You can forget about college sports games nowadays, too. After the O’Bannon v. NCAA ruling found the NCAA had violated antitrust laws when it allowed video games to use former college players’ likenesses without financial compensation, EA Sports pulled the plug on its well-received NCAA Football series. (2K and EA had both discontinued their respective college basketball series a few years earlier.) It’s difficult to argue that justice wasn’t served when District Judge Claudia Wilken issued her verdict in 2014, but the decision effectively eradicated an entire subgenre of sports video gaming in the process.
At the same time, true arcade-style sports games are only now starting to reemerge after years of hibernation. (Though for every indie title like Super Mega Baseball, which has thrived despite the lack of an MLB license, other arcade offerings haven’t quite pulled off that feat.) Tiger Woods PGA Tour and NBA Street are but distant memories. There hasn’t been a Backyard Sports release on the Xbox or PlayStation since 2010. And the extreme-sports genre, which once gave us Jet Grind Radio, SSX, EA Skate and the legendary Tony Hawk’s Pro Skater series — along with its many clones — is struggling to regain relevance.

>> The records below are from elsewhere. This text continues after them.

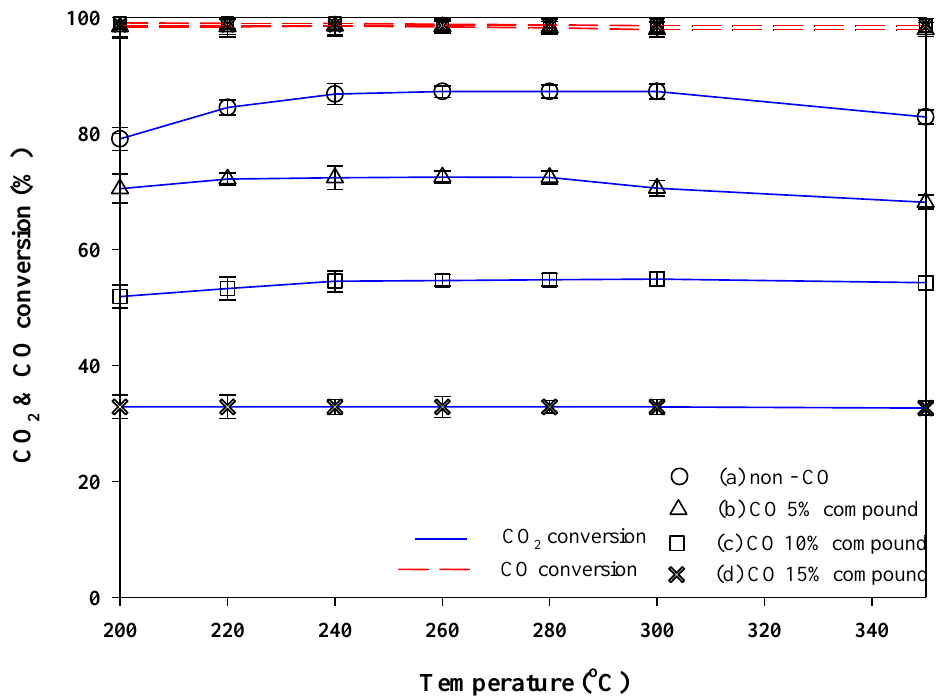
Figure 4. The effect on activity according to CO gas concentration (0 – 15%) in the CO 2 methanation reaction.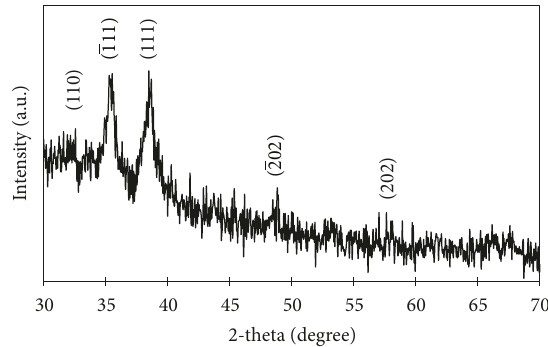
Figure 2: X-ray diffraction pattern of the obtained hybrid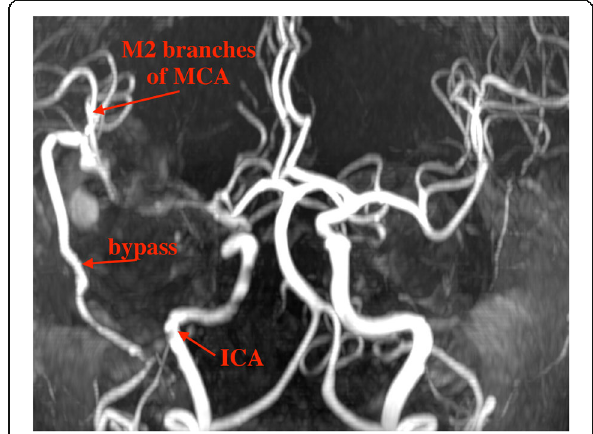
Fig. 8 MRI angiography revealed a total aneurysm occlusion and good filling of distal MCA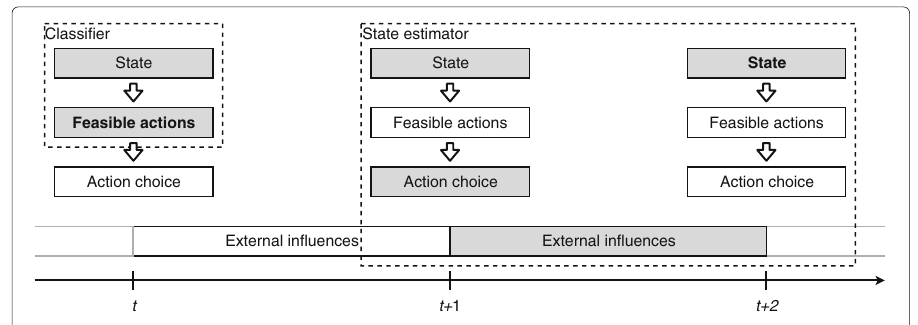
Fig. 3 Data required for training the models. State, feasible actions and the action choice are collected at discrete points in time, while external influences accumulate over time. Classifier and stateestimator do not overlap in this depiction solely for the sake of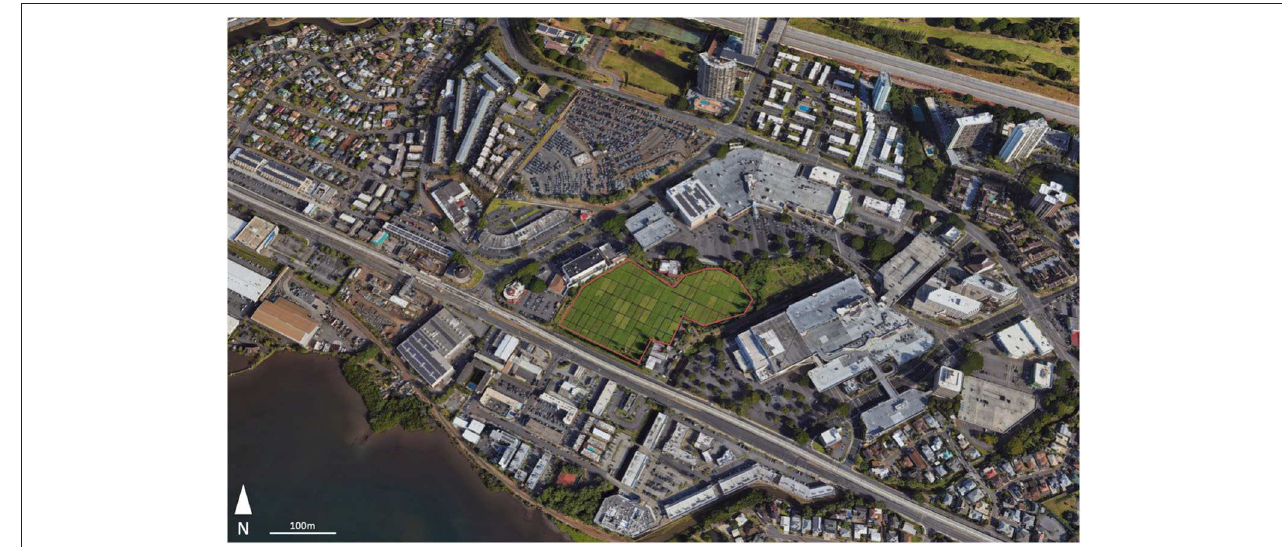
FIGURE 3 | Sumida Farm (orange outlined area) in the highly urbanized Pearl Harbor area.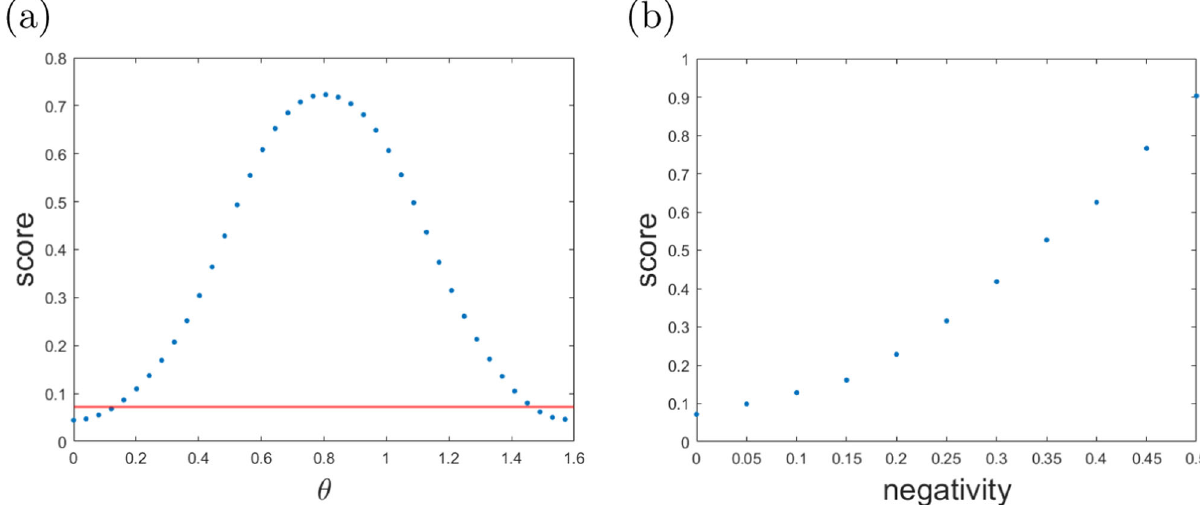
Fig. 6 Gradient descent based preparation game. The parameters are taken to be ϵ = 0.1, λ = 0.1 and θ 0 = 0. The probability of measuring M 0 round k is chosen according to p k ð 0 Þ ¼ 1 . This captures the intuition that in the fi rst few rounds it is more important to adjust the angle, while in later 1 þ e (cid:7)ð 2 k (cid:7) n Þ rounds the witness should be measured more often. a The score assigned to i.i.d. preparation strategies as a function of the parameter θ of ψ θ rounds for E (blue) compared to the optimal separable value (red). As expected, the average game scores of the i.i.d. strategies f ψ θ shape of the curve h ð cos 2 ð θ ÞÞ and the scores obtainable with the set of separable strategies S perform signi fi cantly worse compared to the states from E with angles close to θ ¼ π . b The optimal scores achievable by players capable of preparing bipartite quantum states of bounded negativity 30 , obtained 4 through application of eq. (2). We observe that the average score of the game constitutes a good estimator for entanglement normal distribution. For e < μ (cid:2) v , this leads to a scaling as I m m ð μ (cid:7) eI Þ 2 ð m Þ (cid:12) e (cid:7) e 2eI ð 1 (cid:7) eI Þ (similarly for (1 − e II ) when μ < 1 − e II , and I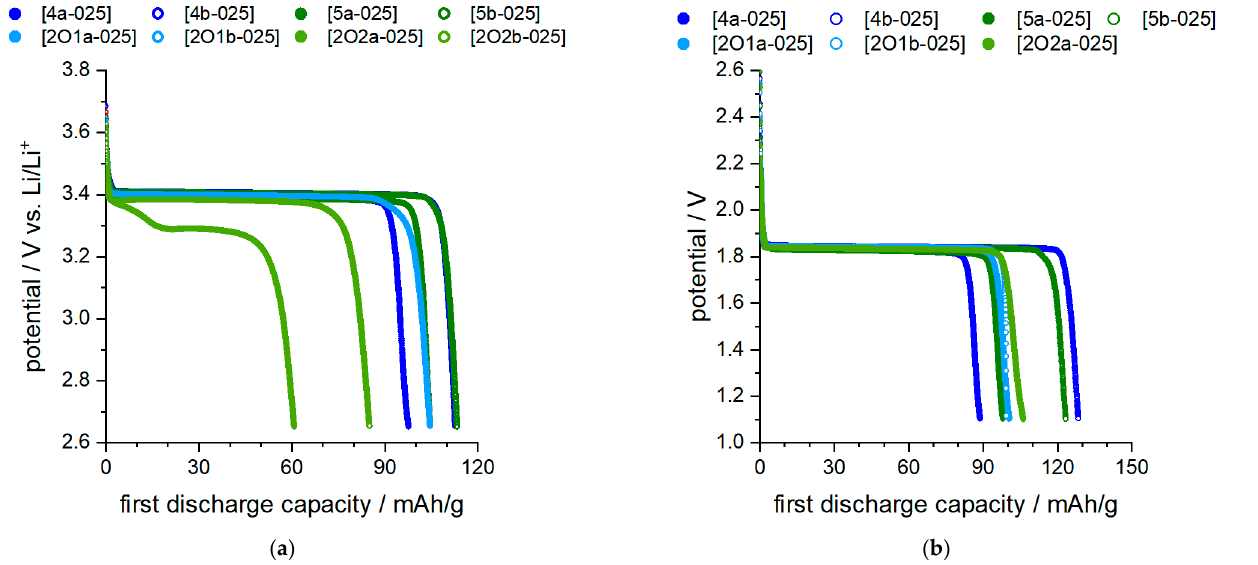
Figure 9. Cycle test in battery cells. ( a ): half cell, Li vs. LFP; ( b ): full cell, LTO vs.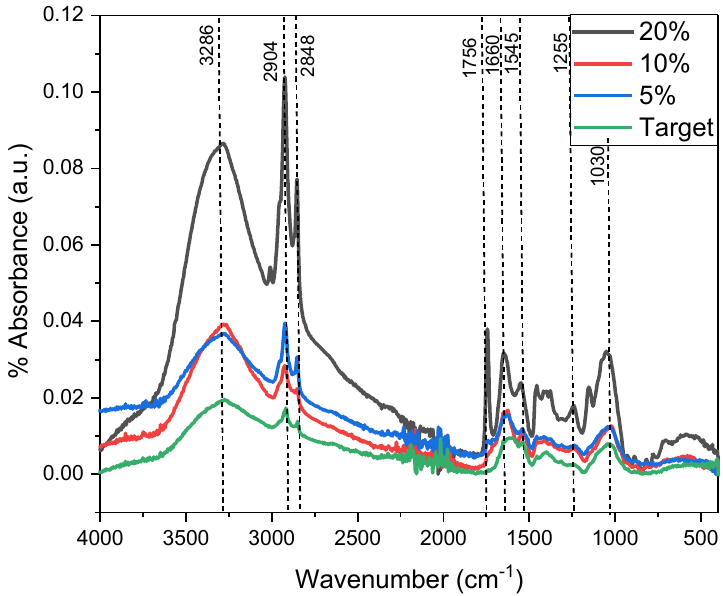
Figure 4. FTIR spectrophotometry of the papaya residues with saccharose. Table 1. BLAST characterization of the rDNA sequence of bacteria isolated from the MFCs anode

Add it all up, and the present state of sports video gaming is arguably the weakest it’s ever been when we need it most — both as a diversion from the pandemic outside and also as a legitimate replacement for the on-field action we’re all missing.
It isn’t as though things were perfect in the earlier days of sports video gaming. Many of the alternative choices in each sport were unable to find a sizable fan base, eventually dying because they weren’t worth the cost and trouble. Maybe the market was always going to consolidate around just a few monolithic options sooner or later — particularly as major-studio budgets have steadily increased, squeezing out midtier developers. This trend has been playing out across all genres of gaming, not just in sports. The same can be said of aggressive microtransactions and the move toward so-called games as a service. Those new realities would have been difficult to avoid even in an alternate universe in which MVP Baseball and The Show were allowed to go head-to-head, and NFL 2K had an annual release right next to Madden on the PlayStation store’s virtual shelf.
But just the same, today’s sports gamers are clearly unhappy with the set of options in front of them. The lack of competition and choice — in some cases contractually mandated — is leading to stagnant, broken, bug-riddled products, in which the focus seems to be more on money-grabbing “ultimate team” modes than exciting features and realistic gameplay. At a moment when sports video games ought to be taking center stage, it’s hard not to think of how much better suited an earlier era of gaming would have been to take on this limelight.
CORRECTION (May 1, 2020, 2:30 p.m.): A previous version of this article incorrectly stated the number of copies sold of the Animal Crossing game since its release. It has sold 5 million copies, not 5 billion.